Газетная информация, конечно, не исторический документ. Однако предположить, что все в ней от начала до конца выдумано, у нас также нет оснований. Тем более, что не так давно в «Литературной России» была опубликована статья Екатерины Мещерской «Почему мы зашили „Мадонну“ Боттичелли», где также содержатся указания на заинтересованность тогдашнего германского посольства в вывозе художественных ценностей из нашей страны (105).
Таким образом, мы не можем пройти мимо забытого газетного сообщения о том, что в 1918 г. берлинские антикварные фирмы занимались скупкой и вывозом книжных и архивных сокровищ, пользуясь для этого покровительством германского посольства. Важно отметить, что судьба многих дореволюционных собраний зависела от «культурного» грабежа западных антикваров.
Возвращаясь к рассмотрению деятельности Библиотечного отдела Наркомпроса, мы должны отметить еще одно важное решение, принятое им и имевшее положительное значение для сохранения книжных богатств страны.
В январе 1919 г. Библиотечным отделом Наркомпроса был создан Государственный книжный фонд, задачей которого было пополнять главные государственные книгохранилища и удовлетворять требования различных просветительных организаций, испытывавших нужду в книгах. Еще раньше, в 1918 г. в Петрограде возник Книжный фонд при Центральном комитете государственных библиотек. После того как в Москве был организован самостоятельный Государственный книжный фонд, подчинявшийся уже не Центральному комитету государственных библиотек, а непосредственно Наркомпросу, Петроградский книжный фонд был переименован в петроградское отделение Государственного книжного фонда. С 1924 г., после ликвидации Московского книжного фонда, оно стало единственным учреждением этого рода и просуществовало до конца 20-х годов. В его задачи входили учет, собирание, охрана и распределение бесхозяйных и неправильно используемых книжных имуществ. Поступавшие в Государственный книжный фонд собрания в значительной степени шли на комплектование государственных и профсоюзных библиотек, а экземпляры, оказывавшиеся непригодными для употребления, отправлялись на бумажные фабрики в качестве утиль-сырья. Однако, какие при этом ни происходили ошибки в определении понятия непригодности, нельзя упускать из виду, что в эти годы, когда дореволюционные бумажные запасы были исчерпаны, а советское производство целлюлозы еще не было налажено, бумага, полученная от перемола старых книг, помогла советскому книжному делу выйти из разрухи периода империалистической и гражданской войны.
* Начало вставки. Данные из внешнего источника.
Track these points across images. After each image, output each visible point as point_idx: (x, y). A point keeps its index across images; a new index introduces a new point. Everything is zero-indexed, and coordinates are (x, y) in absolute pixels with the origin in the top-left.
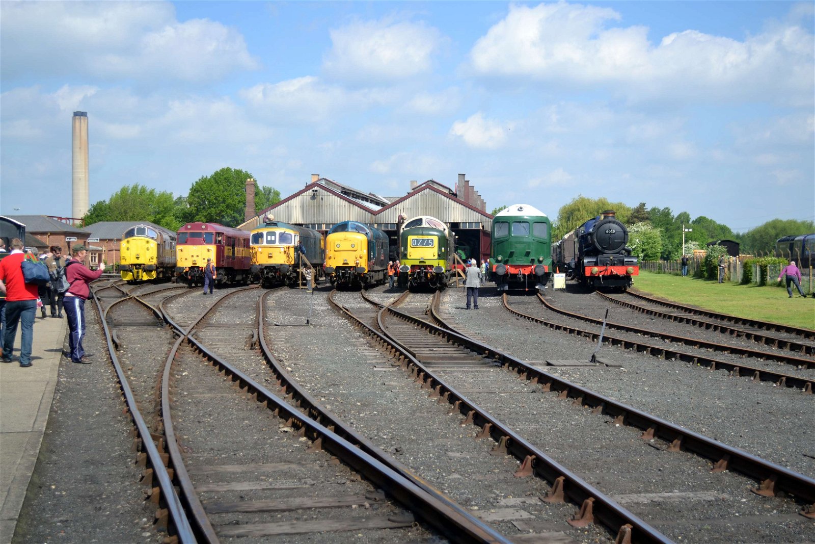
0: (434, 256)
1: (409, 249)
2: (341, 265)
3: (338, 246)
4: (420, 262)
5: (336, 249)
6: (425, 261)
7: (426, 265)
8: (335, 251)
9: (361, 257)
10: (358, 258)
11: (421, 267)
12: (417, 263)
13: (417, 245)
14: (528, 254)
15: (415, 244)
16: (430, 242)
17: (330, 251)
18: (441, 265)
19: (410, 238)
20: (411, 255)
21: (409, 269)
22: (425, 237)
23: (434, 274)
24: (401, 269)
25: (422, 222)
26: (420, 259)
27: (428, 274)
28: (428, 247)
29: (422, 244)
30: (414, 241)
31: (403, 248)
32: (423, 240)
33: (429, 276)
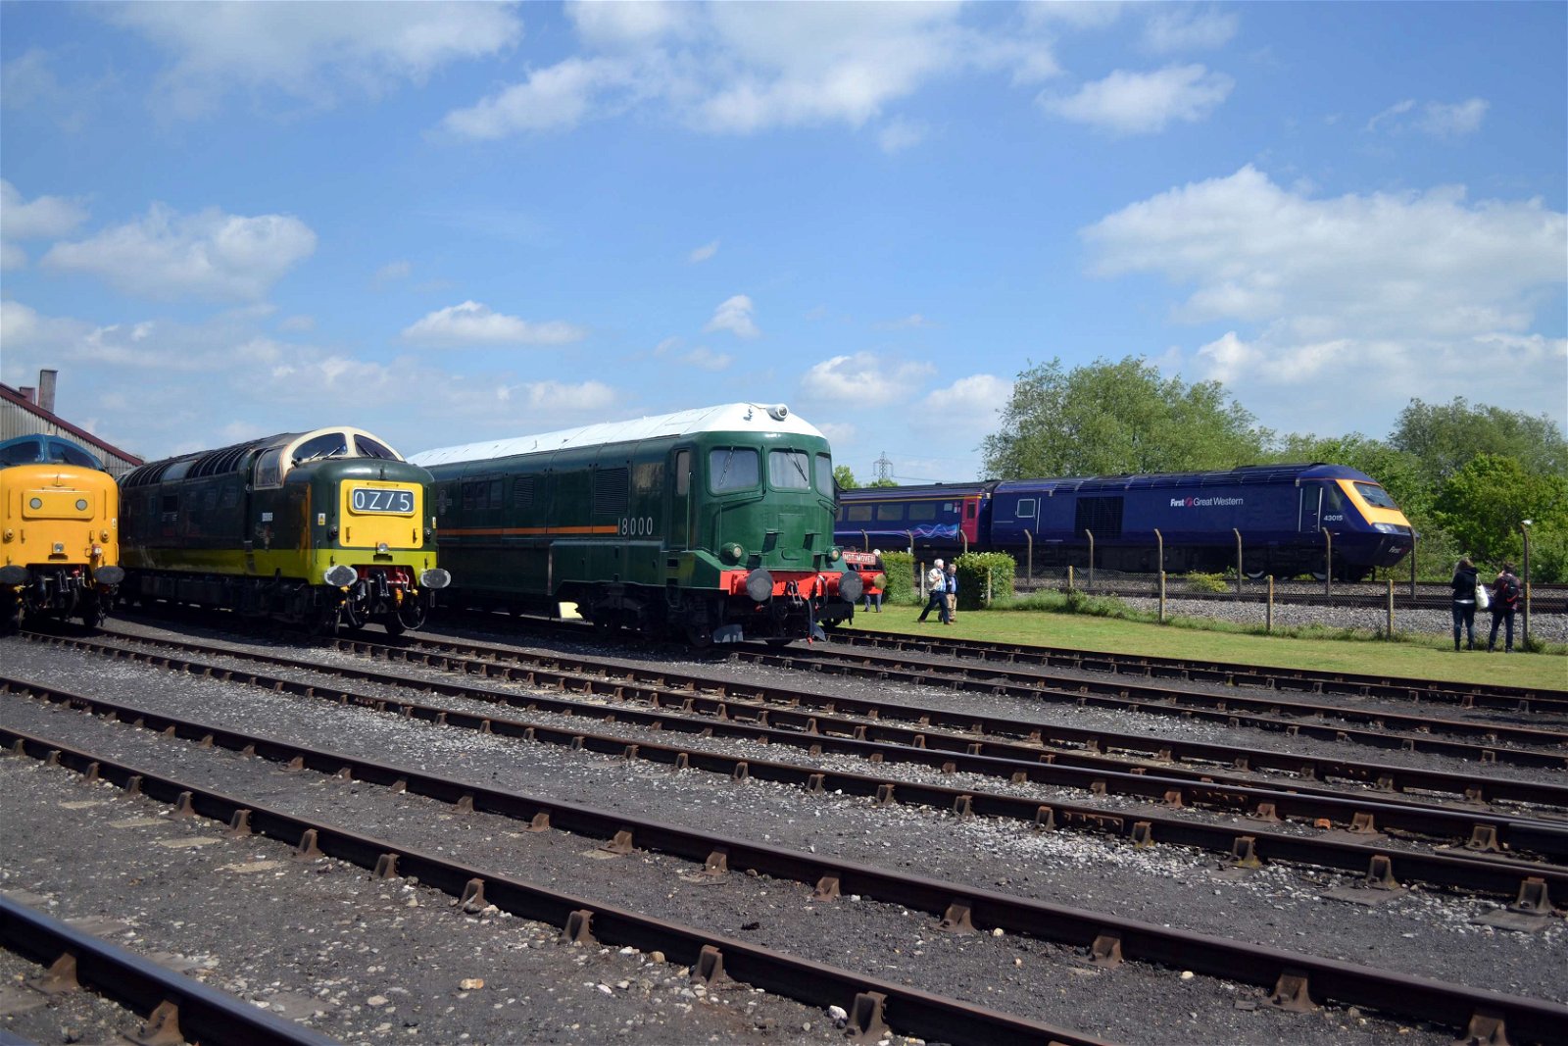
0: (415, 539)
1: (345, 520)
2: (43, 560)
3: (36, 503)
4: (378, 557)
5: (29, 512)
6: (390, 553)
7: (394, 567)
8: (25, 519)
9: (104, 540)
10: (97, 541)
11: (380, 571)
12: (368, 559)
13: (366, 507)
14: (808, 542)
15: (359, 504)
16: (402, 500)
17: (9, 517)
18: (432, 565)
19: (347, 487)
20: (350, 535)
21: (352, 577)
22: (391, 486)
23: (415, 592)
24: (331, 577)
25: (345, 445)
26: (377, 549)
27: (398, 591)
28: (398, 513)
29: (381, 503)
30: (359, 496)
31: (324, 515)
32: (385, 494)
33: (400, 596)
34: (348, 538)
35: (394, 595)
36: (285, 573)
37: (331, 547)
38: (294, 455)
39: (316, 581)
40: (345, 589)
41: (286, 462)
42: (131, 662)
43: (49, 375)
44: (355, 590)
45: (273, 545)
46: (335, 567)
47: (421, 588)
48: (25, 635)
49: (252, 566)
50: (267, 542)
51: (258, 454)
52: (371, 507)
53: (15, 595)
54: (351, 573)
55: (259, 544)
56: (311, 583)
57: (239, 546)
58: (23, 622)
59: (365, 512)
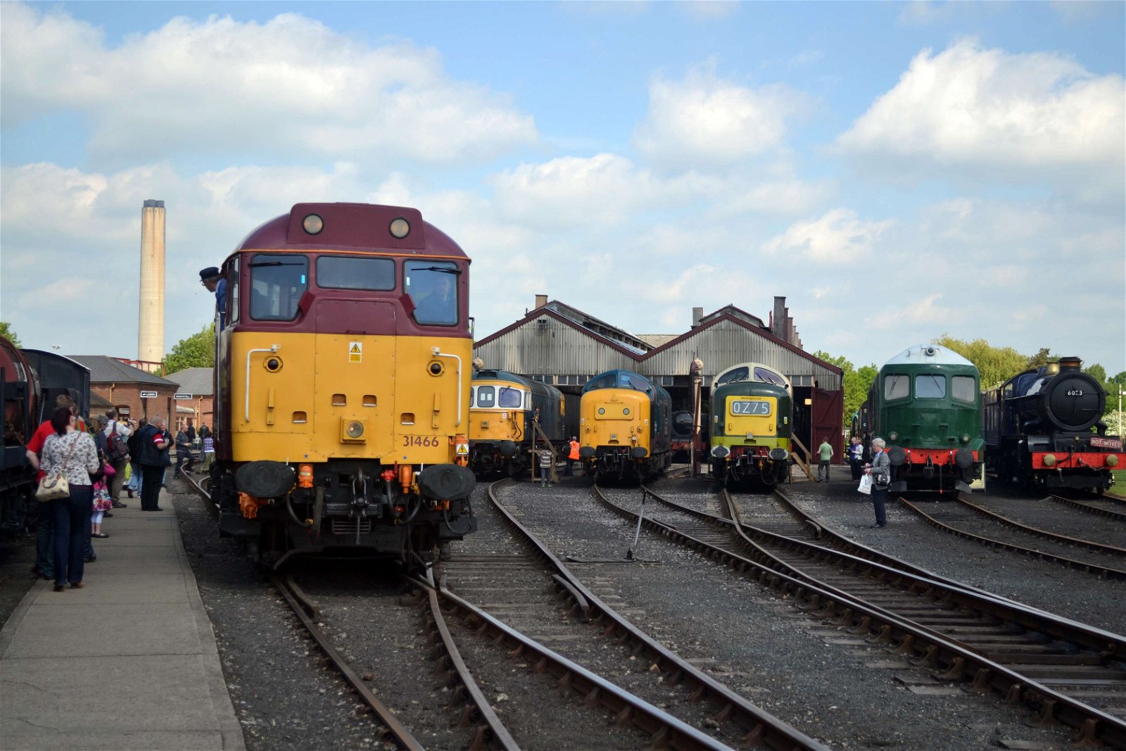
0: (771, 430)
1: (728, 419)
2: (606, 444)
4: (747, 440)
6: (755, 439)
7: (757, 447)
8: (595, 420)
9: (641, 431)
11: (748, 451)
12: (741, 442)
13: (741, 412)
14: (942, 431)
15: (737, 410)
16: (763, 408)
17: (589, 419)
19: (729, 400)
20: (731, 428)
21: (727, 452)
22: (756, 400)
23: (772, 462)
24: (714, 452)
25: (748, 374)
26: (746, 436)
27: (760, 461)
28: (760, 415)
29: (750, 409)
30: (737, 406)
31: (718, 417)
32: (752, 404)
33: (762, 464)
34: (729, 430)
35: (757, 463)
37: (721, 435)
38: (718, 381)
40: (728, 459)
41: (713, 385)
44: (735, 460)
46: (721, 446)
52: (744, 412)
54: (727, 450)
59: (740, 415)
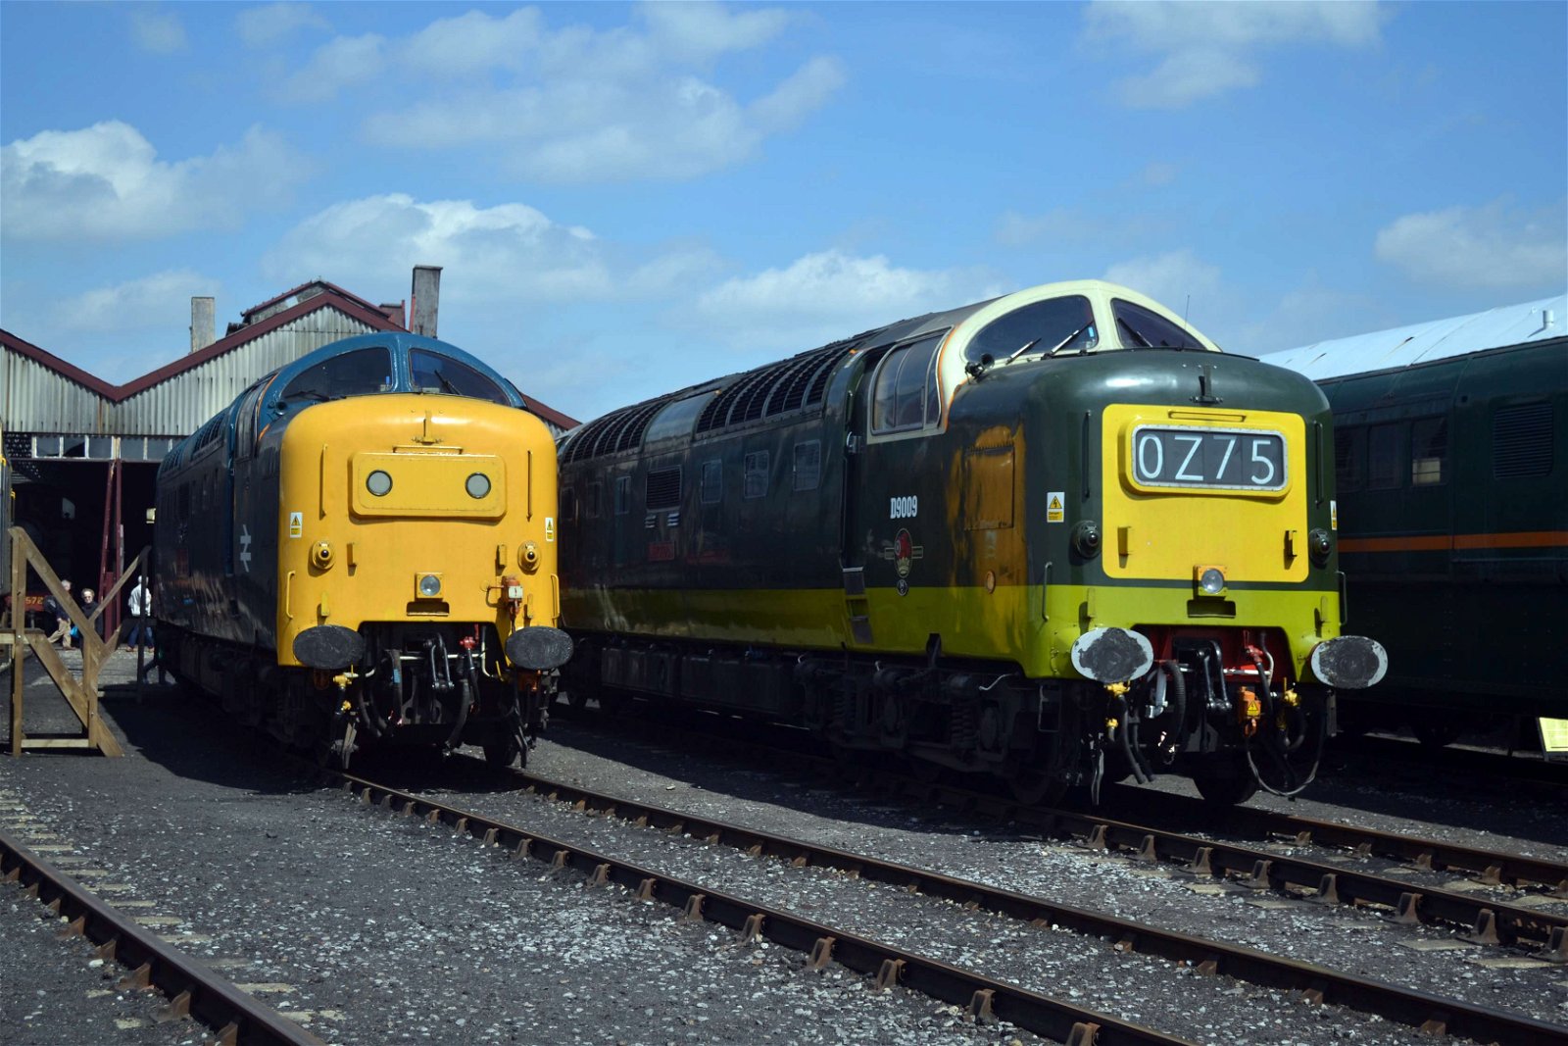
0: (1289, 556)
1: (1115, 510)
3: (381, 481)
4: (1198, 604)
5: (366, 504)
6: (1230, 595)
7: (1238, 631)
8: (356, 518)
9: (528, 566)
10: (512, 569)
11: (1202, 643)
13: (1168, 476)
15: (1151, 468)
16: (1255, 458)
17: (322, 515)
18: (1332, 629)
19: (1116, 421)
20: (1130, 548)
21: (1141, 659)
22: (1226, 421)
23: (1291, 696)
24: (1087, 659)
25: (1092, 323)
26: (1195, 584)
27: (1249, 696)
28: (1247, 490)
29: (1205, 466)
30: (1150, 445)
31: (1061, 496)
32: (1212, 441)
33: (1254, 709)
34: (1124, 555)
35: (1239, 704)
36: (951, 646)
37: (1078, 580)
38: (971, 351)
39: (1046, 667)
40: (1118, 688)
41: (953, 370)
42: (601, 889)
43: (428, 276)
44: (1142, 692)
45: (917, 578)
46: (1096, 632)
47: (1309, 687)
48: (357, 789)
49: (862, 628)
50: (903, 568)
51: (871, 359)
52: (1179, 476)
53: (335, 694)
54: (1139, 648)
55: (884, 575)
56: (1028, 673)
57: (825, 577)
58: (354, 755)
59: (1165, 487)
Московский и петроградско-ленинградский государственные книжные фонды сыграли весьма положительную роль. Благодаря им центральные государственные хранилища (Румянцевский музей в Москве, Государственная Публичная библиотека и Библиотека Академии наук в Петрограде) пополнились большими и очень ценными поступлениями, в высокой степени обогатившими их. И.А. Друганов писал: «События революционного времени, аннулировавшие имущественные права на огромные сокровища помещичьего быта, на сокровища городских особняков, способствовали пополнению громадным количеством книжных сокровищ библиотек государственных книгохранилищ, университетов, Академии наук и других ученых обществ и учреждений» (42).
Следует упомянуть еще одно важное постановление Наркомпроса: в развитие принятой инструкции о порядке проведения реквизиции частных библиотек Наркомпрос предоставил Румянцевскому музею исключительное право по распоряжению книжной наличностью московских антикваров с правом отбора книг, нужных его библиотеке (27).
Таким образом, несмотря на большие потери книжных ценностей из-за реквизиций, пожаров, расхищений, в годы военного коммунизма Советским правительством были приняты меры, приведшие к сохранению огромного количества библиотек научных работников и обогащению центральных государственных хранилищ.